John Ruch received a common-school education, and when twenty-one years of age, in 1855, came to Sheboygan County, Wis., and purchased a tract of land and a sawmill in the town of Scott. He operated the old mill for four years, and then built a new one, on the same site, which he ran for some sixteen years. In the mean time he erected a second mill on the same stream, but about eighty rods below the first, and operated it until the race was broken by flood, in the summer of 1893. Mr. Ruch bought his land in a wild state, heavily timbered, but he has cleared it, and now has it under a high state of cultivation. During his long term of milling he has cut large quantities of lumber for neighboring farmers, and for the market.

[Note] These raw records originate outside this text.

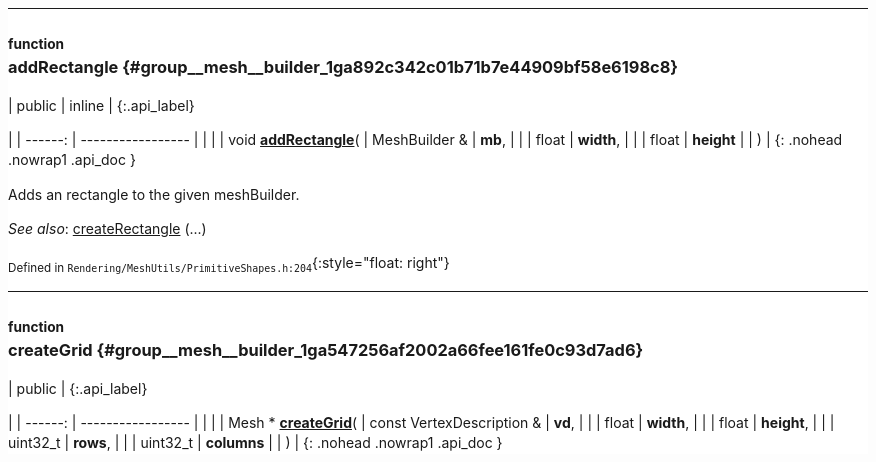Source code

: -------------------------------------------------------------------

### <small>function</small><br/> addRectangle {#group__mesh__builder_1ga892c342c01b71b7e44909bf58e6198c8}

| public | inline |
{:.api_label}

|
| ------: | ----------------- |
|  |
| void **[addRectangle](#group%5F%5Fmesh%5F%5Fbuilder_1ga892c342c01b71b7e44909bf58e6198c8)**( | MeshBuilder & | **mb**, |
| | float | **width**, |
| | float | **height** |
|   ) |
{: .nohead .nowrap1 .api_doc }

Adds an rectangle to the given meshBuilder.





*See also*:  [createRectangle](group%5F%5Fmesh%5F%5Fbuilder#group%5F%5Fmesh%5F%5Fbuilder_1gaab5326a8ec8f50c74733ac6b7553ec30) (...)





<sub>Defined in `Rendering/MeshUtils/PrimitiveShapes.h:204`</sub>{:style="float: right"}

-------------------------------------------------------------------

### <small>function</small><br/> createGrid {#group__mesh__builder_1ga547256af2002a66fee161fe0c93d7ad6}

| public |
{:.api_label}

|
| ------: | ----------------- |
|  |
| Mesh * **[createGrid](#group%5F%5Fmesh%5F%5Fbuilder_1ga547256af2002a66fee161fe0c93d7ad6)**( | const VertexDescription & | **vd**, |
| | float | **width**, |
| | float | **height**, |
| | uint32_t | **rows**, |
| | uint32_t | **columns** |
|   ) |
{: .nohead .nowrap1 .api_doc }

On the 24th of October, 1858, Mr. Ruch was married, in the town of Scott, to Miss Emma Buchanan. She was born in the State of New York, and is a daughter of Thomas and Prudence {Cable} Buchanan, who were pioneer settlers of Scott Township, arriving in 1846. They were highly respected citizens, and both are now deceased. Her mother died in February, 1876, and her father in May, 1886.
In politics, our subject is a stanch Republican, and has been for many years a leading representative of his party in Sheboygan County. He served three terms as Superintendent of Schools for the town of Scott; was Town Clerk for two years, and Chairman of the Town Board for six years. In the fall of 1879 he was elected to the Wisconsin Assembly to represent the then Third District of Sheboygan County, and served in the session of 1880, during which time he did duty as a member of the Committee on Enrolled Bills. In the Presidential Electors, representing the Fifth Wisconsin District, and aided in making Benjamin Harrison President of the United States.
Mr. Ruch is a hard-working farmer and millman. He enjoys an extended acquaintance throughout the county and State, and has been a reliable and influential member of the Republican party since the beginning of the late war. In his business and social relations, Mr. Ruch stands deservedly high in the estimation of his fellow citizens.